Extract to read:
- - - - - - -

From: Marcus Brinkmann
Subject: PID of client requirements
Date: Mon, 4 Nov 2002 14:23:00 +0100
User-agent: Mutt/1.4i

Hi,

in a couple of places, notably POSIX record file locking and POSIX shared
memory (or semaphores, sorry, I forgot), we need the PID of the client.

Thomas said before that it is good enough to let the client report its PID
in the RPC.  I think the argument was something like that only POSIX
programs are required to behave correctly, and that all POSIX programs will
use the C library, which will do the right thing and provide the current PID
of the calling process in the RPC.

It is clear that all POSIX programs will behave correctly given that
semantic.  What is not clear to me is if this is safe against malicious
abuse.

- - - - - - -

What you will do:
**1.** Name every header field that appears at the top of the email about client PIDs.
**2.** Write the next part of the email about client PIDs, starting right after its final sentence.

Record extracts:

- - - - - - -

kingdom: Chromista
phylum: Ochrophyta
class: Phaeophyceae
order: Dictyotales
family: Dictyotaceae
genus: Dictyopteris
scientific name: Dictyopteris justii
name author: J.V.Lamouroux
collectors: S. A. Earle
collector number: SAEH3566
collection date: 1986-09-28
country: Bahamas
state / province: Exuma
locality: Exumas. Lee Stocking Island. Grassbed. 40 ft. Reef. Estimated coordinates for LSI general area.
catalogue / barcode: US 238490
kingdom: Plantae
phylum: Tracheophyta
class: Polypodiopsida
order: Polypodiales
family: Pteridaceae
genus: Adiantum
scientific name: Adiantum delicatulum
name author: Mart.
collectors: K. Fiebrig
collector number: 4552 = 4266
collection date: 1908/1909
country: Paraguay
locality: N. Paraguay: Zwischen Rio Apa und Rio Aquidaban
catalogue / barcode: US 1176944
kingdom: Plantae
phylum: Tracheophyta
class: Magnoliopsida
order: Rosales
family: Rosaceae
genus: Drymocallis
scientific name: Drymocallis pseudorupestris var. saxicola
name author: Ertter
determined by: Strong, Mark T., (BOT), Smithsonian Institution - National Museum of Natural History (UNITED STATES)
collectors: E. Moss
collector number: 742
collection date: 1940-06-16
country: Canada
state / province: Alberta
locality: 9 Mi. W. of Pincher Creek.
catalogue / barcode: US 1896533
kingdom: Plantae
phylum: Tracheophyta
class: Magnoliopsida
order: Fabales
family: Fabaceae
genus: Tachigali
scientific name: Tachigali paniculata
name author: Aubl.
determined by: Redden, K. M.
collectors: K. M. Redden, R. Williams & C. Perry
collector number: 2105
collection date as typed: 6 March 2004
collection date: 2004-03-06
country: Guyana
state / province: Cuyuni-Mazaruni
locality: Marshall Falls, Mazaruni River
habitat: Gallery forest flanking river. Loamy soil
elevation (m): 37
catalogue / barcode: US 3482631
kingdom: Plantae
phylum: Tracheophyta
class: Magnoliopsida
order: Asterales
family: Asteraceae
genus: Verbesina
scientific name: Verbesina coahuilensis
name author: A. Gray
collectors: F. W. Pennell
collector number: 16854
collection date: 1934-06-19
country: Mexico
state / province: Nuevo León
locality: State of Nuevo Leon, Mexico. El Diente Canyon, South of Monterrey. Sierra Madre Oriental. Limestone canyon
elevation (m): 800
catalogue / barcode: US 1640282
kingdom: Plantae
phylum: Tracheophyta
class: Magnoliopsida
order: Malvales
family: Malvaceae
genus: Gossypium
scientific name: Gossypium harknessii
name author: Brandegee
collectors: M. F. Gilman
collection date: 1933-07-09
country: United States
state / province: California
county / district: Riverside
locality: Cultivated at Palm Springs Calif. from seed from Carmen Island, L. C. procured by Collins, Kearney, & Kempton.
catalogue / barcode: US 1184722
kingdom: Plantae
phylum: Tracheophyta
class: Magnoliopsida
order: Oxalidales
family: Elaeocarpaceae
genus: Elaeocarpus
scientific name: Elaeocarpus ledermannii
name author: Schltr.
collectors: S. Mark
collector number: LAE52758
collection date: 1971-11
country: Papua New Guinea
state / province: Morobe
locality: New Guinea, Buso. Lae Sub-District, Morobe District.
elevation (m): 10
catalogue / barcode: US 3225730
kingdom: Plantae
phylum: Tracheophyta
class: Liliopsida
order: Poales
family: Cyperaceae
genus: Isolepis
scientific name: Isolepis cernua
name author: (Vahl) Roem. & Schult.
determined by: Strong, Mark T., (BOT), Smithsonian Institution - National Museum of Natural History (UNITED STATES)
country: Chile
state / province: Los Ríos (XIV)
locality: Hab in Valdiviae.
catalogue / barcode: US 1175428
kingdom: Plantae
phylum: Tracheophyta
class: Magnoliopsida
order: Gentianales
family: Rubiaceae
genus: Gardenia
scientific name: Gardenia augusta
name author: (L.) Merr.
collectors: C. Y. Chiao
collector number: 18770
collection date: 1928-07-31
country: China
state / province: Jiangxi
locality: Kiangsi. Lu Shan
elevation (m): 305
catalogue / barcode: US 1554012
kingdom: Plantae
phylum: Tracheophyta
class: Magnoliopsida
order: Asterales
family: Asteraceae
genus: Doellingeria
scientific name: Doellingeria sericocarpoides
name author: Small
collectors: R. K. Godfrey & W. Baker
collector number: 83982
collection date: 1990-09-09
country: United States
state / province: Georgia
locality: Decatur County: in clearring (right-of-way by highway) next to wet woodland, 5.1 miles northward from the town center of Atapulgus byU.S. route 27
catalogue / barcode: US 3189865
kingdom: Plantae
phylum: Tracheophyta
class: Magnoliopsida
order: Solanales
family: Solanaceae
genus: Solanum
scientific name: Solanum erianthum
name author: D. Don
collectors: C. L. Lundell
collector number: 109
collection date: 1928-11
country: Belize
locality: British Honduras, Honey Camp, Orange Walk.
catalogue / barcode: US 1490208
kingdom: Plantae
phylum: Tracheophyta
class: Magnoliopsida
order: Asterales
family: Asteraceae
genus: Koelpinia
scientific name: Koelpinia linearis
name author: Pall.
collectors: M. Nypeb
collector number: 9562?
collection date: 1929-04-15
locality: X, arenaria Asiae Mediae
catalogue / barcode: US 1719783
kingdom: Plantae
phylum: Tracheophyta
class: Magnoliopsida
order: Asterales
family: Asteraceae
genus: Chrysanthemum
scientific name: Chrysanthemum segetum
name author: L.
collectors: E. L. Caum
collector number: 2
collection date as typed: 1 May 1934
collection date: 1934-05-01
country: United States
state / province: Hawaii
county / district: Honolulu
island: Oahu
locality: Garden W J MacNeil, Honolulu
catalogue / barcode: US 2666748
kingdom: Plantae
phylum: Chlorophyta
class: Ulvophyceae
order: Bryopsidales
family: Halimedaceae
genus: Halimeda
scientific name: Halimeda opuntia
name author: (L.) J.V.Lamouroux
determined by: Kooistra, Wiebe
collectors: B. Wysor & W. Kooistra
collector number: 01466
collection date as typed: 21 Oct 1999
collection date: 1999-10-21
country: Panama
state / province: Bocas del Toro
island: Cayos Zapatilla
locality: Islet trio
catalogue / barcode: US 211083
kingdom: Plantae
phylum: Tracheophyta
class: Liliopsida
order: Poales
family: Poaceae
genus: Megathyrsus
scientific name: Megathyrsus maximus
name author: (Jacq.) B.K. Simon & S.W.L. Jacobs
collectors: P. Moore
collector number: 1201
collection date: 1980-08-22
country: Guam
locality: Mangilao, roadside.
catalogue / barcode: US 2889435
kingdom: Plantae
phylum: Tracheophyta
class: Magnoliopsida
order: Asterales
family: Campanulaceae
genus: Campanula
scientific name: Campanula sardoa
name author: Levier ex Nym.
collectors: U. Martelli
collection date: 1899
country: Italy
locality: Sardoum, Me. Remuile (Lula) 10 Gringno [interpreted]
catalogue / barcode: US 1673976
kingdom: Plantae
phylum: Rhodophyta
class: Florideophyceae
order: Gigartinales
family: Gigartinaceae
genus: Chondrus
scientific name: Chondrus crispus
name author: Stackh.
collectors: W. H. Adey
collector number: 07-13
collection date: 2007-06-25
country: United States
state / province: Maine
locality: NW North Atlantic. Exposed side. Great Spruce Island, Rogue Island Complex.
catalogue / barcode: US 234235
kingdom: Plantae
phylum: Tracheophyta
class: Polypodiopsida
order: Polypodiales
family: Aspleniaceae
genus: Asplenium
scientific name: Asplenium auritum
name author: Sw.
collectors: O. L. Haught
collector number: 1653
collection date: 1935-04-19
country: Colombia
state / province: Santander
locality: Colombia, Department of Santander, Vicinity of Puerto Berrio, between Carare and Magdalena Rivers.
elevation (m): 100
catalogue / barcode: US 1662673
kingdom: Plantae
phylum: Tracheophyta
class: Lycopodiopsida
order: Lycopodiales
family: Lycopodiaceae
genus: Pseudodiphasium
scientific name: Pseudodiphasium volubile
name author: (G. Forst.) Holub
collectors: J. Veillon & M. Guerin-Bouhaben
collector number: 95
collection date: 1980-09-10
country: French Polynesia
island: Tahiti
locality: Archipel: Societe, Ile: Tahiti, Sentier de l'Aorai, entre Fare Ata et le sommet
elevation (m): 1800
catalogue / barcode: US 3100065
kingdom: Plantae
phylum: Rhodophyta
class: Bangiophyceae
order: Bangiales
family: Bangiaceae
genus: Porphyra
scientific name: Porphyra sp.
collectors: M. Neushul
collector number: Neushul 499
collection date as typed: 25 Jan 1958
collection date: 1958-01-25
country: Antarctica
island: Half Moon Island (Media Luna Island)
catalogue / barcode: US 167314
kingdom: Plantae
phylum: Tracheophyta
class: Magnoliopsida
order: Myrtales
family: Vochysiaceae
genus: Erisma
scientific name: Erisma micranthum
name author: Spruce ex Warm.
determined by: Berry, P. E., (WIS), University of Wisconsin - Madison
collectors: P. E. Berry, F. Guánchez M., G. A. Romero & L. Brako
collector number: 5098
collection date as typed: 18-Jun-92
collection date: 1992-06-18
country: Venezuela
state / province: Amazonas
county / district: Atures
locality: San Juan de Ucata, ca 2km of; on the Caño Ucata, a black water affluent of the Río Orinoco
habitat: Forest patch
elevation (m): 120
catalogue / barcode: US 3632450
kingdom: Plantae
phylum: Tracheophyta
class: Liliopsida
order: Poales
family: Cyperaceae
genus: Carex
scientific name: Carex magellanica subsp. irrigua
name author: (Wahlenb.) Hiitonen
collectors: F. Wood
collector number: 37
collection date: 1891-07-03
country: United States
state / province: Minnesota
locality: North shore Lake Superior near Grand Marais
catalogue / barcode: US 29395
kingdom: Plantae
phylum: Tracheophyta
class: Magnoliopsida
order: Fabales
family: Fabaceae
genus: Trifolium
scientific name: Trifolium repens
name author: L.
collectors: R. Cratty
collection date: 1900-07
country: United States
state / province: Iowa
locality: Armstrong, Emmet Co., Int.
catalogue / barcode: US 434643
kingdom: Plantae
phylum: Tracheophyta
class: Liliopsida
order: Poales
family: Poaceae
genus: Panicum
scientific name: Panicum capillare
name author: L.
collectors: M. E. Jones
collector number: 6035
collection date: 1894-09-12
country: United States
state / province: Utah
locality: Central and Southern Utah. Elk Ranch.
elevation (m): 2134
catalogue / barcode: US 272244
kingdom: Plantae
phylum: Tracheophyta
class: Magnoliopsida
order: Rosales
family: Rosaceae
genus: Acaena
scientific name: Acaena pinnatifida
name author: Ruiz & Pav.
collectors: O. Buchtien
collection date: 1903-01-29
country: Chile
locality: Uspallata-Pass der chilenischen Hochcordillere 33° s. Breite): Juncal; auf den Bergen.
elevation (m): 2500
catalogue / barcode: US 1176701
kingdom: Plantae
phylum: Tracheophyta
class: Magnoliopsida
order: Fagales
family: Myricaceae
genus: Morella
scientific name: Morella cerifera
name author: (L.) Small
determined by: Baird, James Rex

- - - - - - -

Per-task answers:
**1.** From, Subject, Date, User-agent

**2.**
Let's start with an example.  Imagine a privileged program that relies on the
GETLK function to see what the current holder of a lock is and which kills
that process in some situations.  Then everybody who could take the lock would
be able to have any process (including the root filesystem etc) killed just by
providing the PID of that process when getting the lock.  The ability to take
a shared lock requires only read permission.  Now, one could say that if you
rely on locking, you should not leak any read or write permission to the
lockfile, and it seems that programs are generally careful enough about
that.  Here is an example:

ulysses:/tmp# ls -l /var/lib/dpkg/lock
-rw-r-----    1 root     root            0 2002-10-08 20:50 /var/lib/dpkg/lock

The general question is:  Are there any potential security concerns about having
the caller provide the PID?  The above example is surely safe, because no
untrusted party should have read or write permission.  This seems to be
generally true for record locks.  I have not investigated the other
application (shared memory and/or semaphores) where PID knowledge is
required.  Has anybody?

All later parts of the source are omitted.